Exercise:
Can you repeat the lines from the start through the line containing "### Open an elevated command prompt", swapping "Disk Cleanup" for "Storage Sense" and leaving everything else untouched?

[Opening Data records section]

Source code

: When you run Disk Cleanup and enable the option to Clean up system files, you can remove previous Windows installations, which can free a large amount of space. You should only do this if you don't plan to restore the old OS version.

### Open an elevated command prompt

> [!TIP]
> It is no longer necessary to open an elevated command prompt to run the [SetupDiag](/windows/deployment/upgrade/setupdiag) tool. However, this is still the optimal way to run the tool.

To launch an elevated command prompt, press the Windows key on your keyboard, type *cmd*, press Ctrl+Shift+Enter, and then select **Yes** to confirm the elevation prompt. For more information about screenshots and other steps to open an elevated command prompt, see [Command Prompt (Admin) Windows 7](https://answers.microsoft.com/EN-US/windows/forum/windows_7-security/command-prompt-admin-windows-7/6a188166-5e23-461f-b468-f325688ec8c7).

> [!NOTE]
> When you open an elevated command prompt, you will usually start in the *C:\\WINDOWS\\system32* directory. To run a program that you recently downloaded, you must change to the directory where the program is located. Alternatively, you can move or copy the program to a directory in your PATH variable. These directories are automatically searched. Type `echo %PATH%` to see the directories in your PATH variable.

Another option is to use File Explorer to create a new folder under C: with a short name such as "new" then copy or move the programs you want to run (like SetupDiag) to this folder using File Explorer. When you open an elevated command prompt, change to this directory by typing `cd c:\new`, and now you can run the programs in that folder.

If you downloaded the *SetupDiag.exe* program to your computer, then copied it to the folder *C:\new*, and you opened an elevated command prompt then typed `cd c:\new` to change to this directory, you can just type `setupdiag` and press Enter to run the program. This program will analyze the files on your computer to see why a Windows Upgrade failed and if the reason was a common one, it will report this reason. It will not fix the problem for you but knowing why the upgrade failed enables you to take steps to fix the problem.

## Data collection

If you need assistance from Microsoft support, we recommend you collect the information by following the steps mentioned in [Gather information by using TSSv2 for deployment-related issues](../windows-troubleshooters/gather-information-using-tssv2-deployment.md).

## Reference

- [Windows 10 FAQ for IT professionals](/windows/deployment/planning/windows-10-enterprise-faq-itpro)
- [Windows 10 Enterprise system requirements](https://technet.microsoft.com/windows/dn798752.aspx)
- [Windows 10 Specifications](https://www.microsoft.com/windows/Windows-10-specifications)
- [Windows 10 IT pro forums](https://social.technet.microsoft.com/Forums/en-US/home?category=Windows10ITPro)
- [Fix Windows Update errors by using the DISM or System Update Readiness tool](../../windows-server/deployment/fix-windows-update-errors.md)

[Closing Data records section]

Written response:
Source code

: When you run Storage Sense and enable the option to Clean up system files, you can remove previous Windows installations, which can free a large amount of space. You should only do this if you don't plan to restore the old OS version.

### Open an elevated command prompt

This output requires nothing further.